(Collected data)
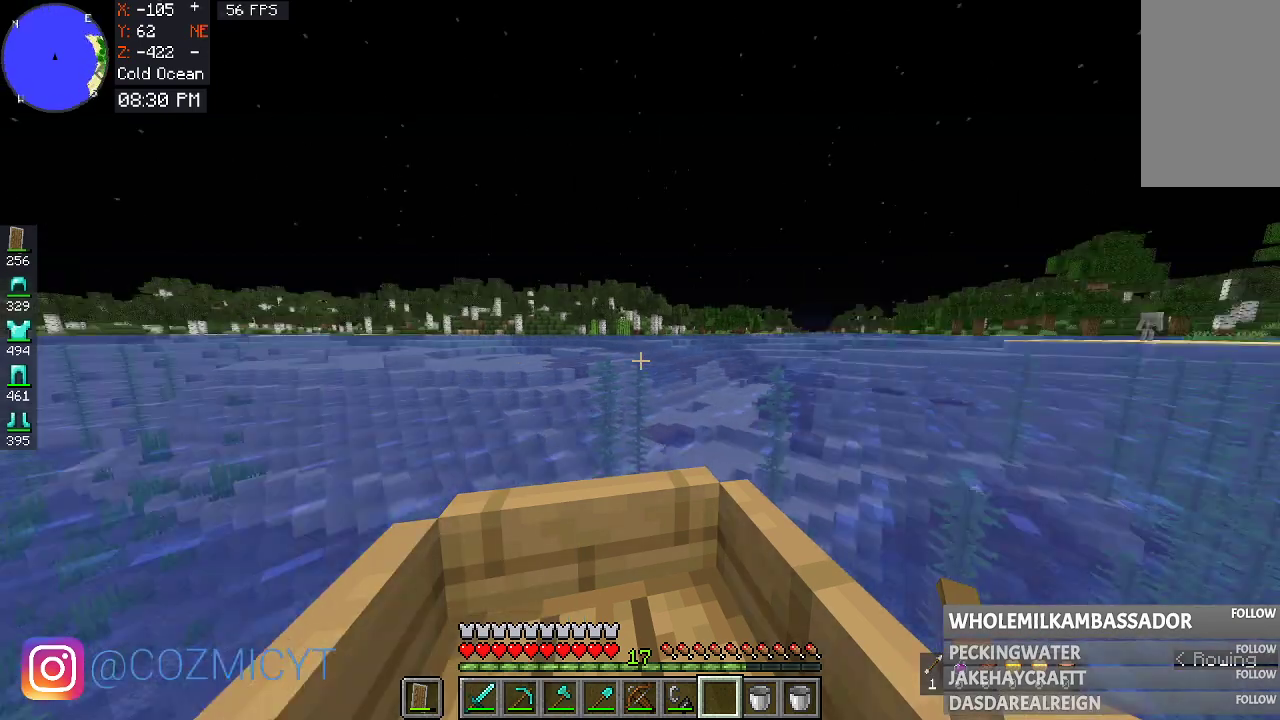
{"keys": [], "mouse": [], "events": [[433, "d", "up"]]}
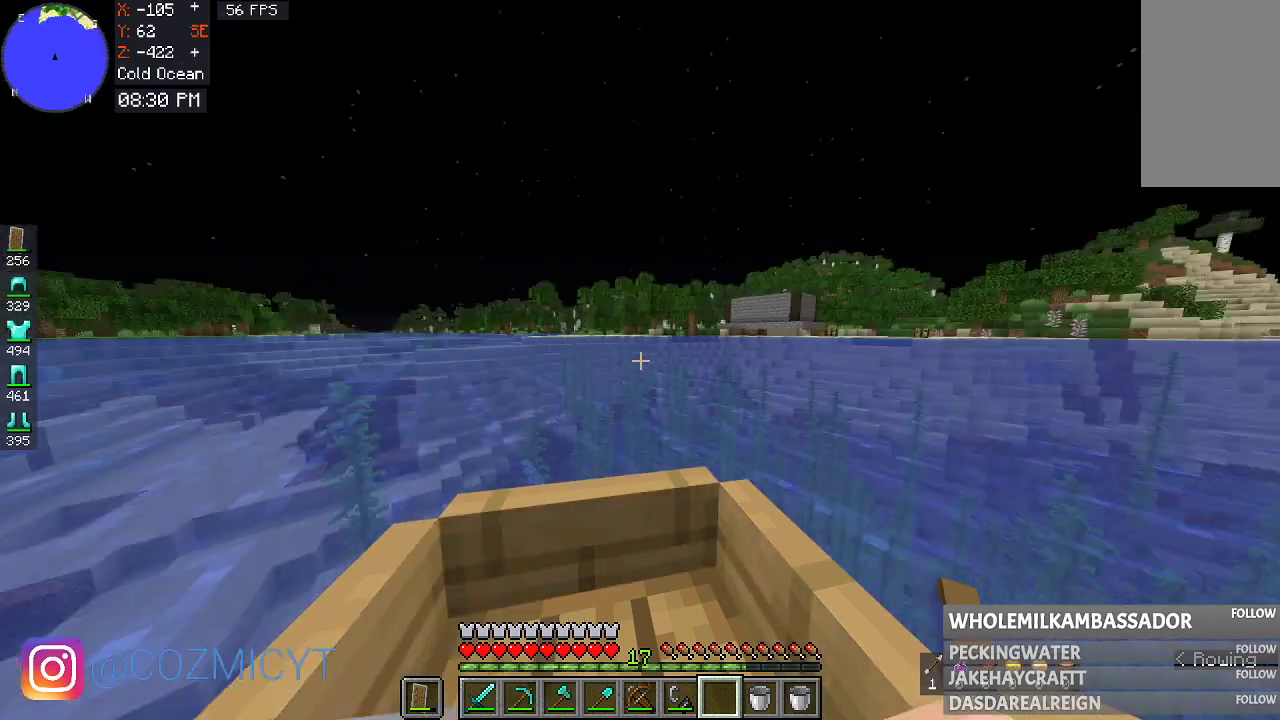
{"keys": [], "mouse": [], "events": []}
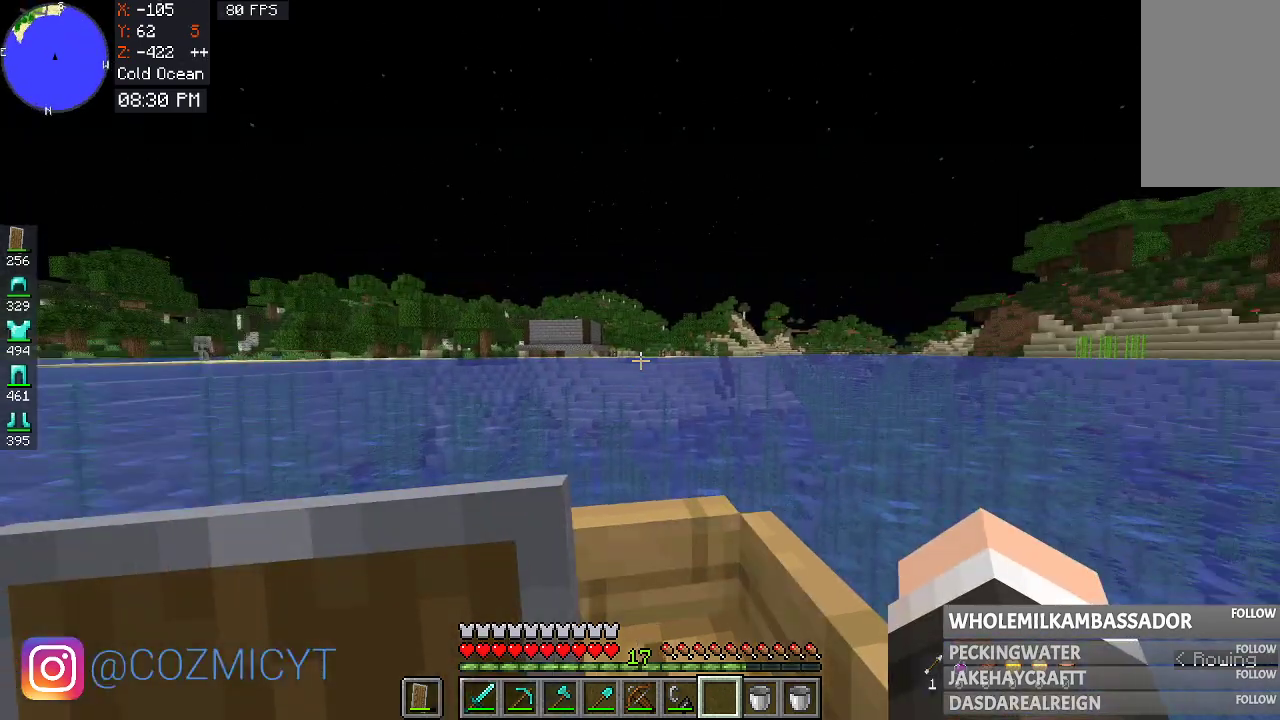
{"keys": [], "mouse": [], "events": [[233, "s", "down"], [433, "s", "up"]]}
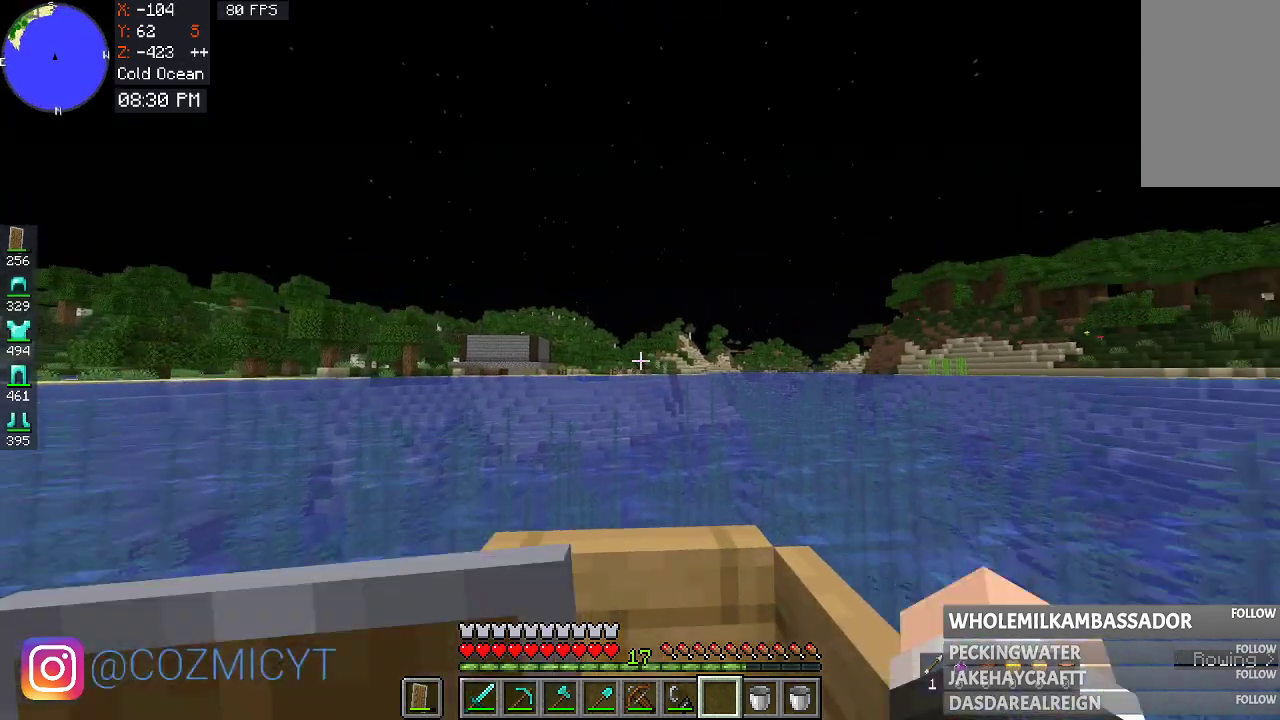
{"keys": [], "mouse": [], "events": []}
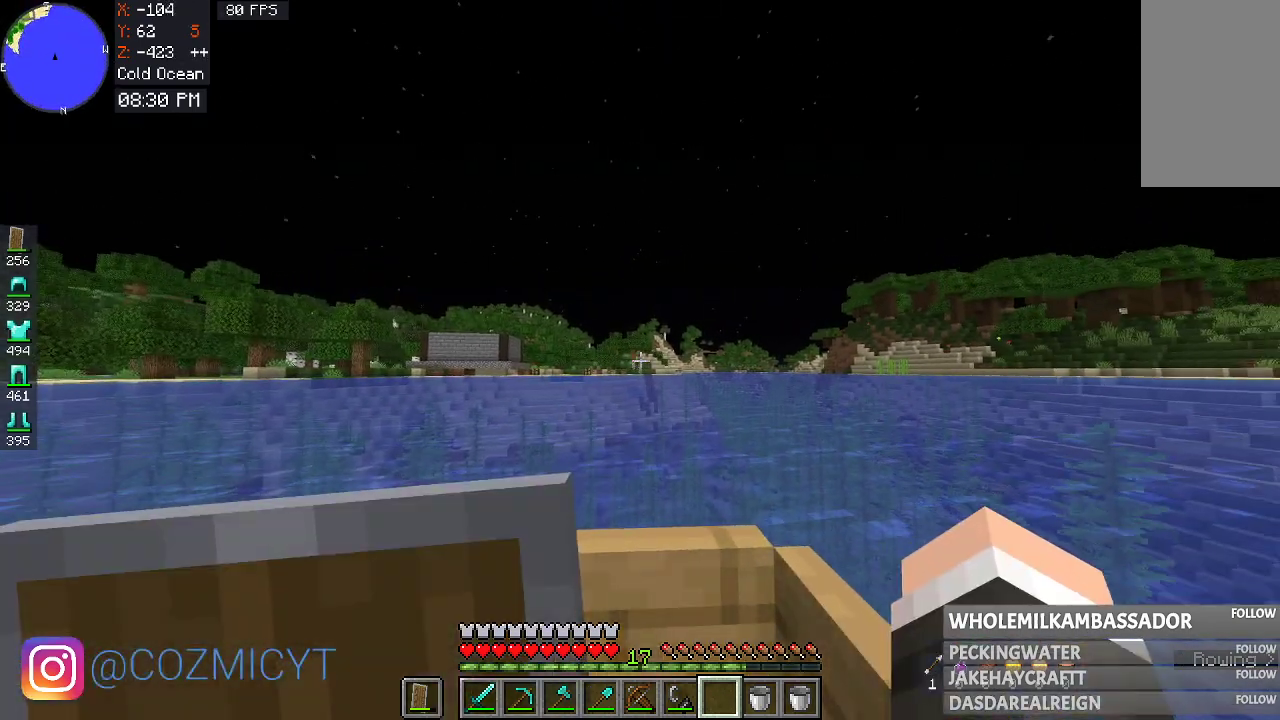
{"keys": [], "mouse": [], "events": [[133, "a", "down"], [433, "a", "up"]]}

▶ THE TASK
Copy all the records word for word and keep the pictures out.

▶ TASK SOLUTION
{"keys": [], "mouse": [], "events": [[433, "d", "up"]]}
{"keys": [], "mouse": [], "events": []}
{"keys": [], "mouse": [], "events": [[233, "s", "down"], [433, "s", "up"]]}
{"keys": [], "mouse": [], "events": []}
{"keys": [], "mouse": [], "events": [[133, "a", "down"], [433, "a", "up"]]}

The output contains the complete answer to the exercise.